Direction: Please list every country named in the article below about research job cuts.

------ Selection

David Die Dejean is passionate about studying tuna. Last year, he landed a dream job at National Oceanic and Atmospheric Administration in Miami to pursue his research. By January, he was settled in, had received a good review and loved working with his colleagues, he said. Then in mid-February he received an email to vacate the premises within 90 minutes. He and hundreds others had been dismissed in job cuts targeting probationary workers as US President Donald Trump’s new administration began slashing funding for universities and research bodies. Now Die Dejean is applying for positions in Europe.
“I want to work wherever they allow me to do the research,” said the scientist, who studies fish stocks to ensure tuna is being fished sustainably. “I’m eagerly waiting for some of the things that are coming from the European Union...increasing the opportunities for scientists like me to come back,” said Die Dejean, who was born in Spain but has spent most of his career in the US and Australia.
Trump’s administration says billions of dollars in cuts are needed to curb the federal deficit and bring the US debt under control. His cutbacks on research come amid a broader clash that has seen Trump criticise universities as discriminatory for their diversity policies and denounce what he sees as a failure by some institutions to protect Jewish students from antisemitism. The threat to academics’ livelihoods at universities including Yale, Columbia and Johns Hopkins has given Europe’s political leaders hope they could reap an intellectual windfall. A letter, reviewed by Reuters, signed in March by 13 European countries including France, Germany and Spain, urged the EU Commission to move fast to attract academic talent. The European Research Council, an EU body that finances scientific work, told Reuters it would double the relocation budget for funding researchers moving to the EU to 2 million euros ($2.16 million) per applicant. That goes towards covering the cost of moving to a European institution, which may involve setting up a laboratory.
In Germany, as part of coalition talks for a new government, conservatives and Social Democrats have drawn up plans to lure up to 1,000 researchers, according to negotiation documents from March seen by Reuters that allude to the upheaval in U.S. higher learning.

------------
------ Dataset rows

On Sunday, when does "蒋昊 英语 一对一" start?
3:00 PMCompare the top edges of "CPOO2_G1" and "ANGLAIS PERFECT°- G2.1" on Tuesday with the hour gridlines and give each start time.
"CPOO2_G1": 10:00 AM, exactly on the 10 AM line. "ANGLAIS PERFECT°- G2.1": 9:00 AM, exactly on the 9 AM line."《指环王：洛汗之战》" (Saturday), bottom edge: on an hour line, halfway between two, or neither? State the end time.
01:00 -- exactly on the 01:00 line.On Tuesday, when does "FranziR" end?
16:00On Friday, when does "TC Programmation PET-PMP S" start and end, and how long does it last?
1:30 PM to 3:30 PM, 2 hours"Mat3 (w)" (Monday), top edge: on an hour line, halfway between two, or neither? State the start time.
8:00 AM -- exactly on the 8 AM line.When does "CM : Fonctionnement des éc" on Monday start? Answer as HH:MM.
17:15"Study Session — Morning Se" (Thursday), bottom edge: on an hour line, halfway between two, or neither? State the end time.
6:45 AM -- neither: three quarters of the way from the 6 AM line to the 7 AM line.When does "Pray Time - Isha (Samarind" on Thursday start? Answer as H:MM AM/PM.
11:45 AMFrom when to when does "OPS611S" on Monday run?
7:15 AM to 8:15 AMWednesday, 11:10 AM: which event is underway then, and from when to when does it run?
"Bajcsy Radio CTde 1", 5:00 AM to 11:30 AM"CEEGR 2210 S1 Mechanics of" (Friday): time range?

------------

Solved exercise: US, Spain, Australia, France, Germany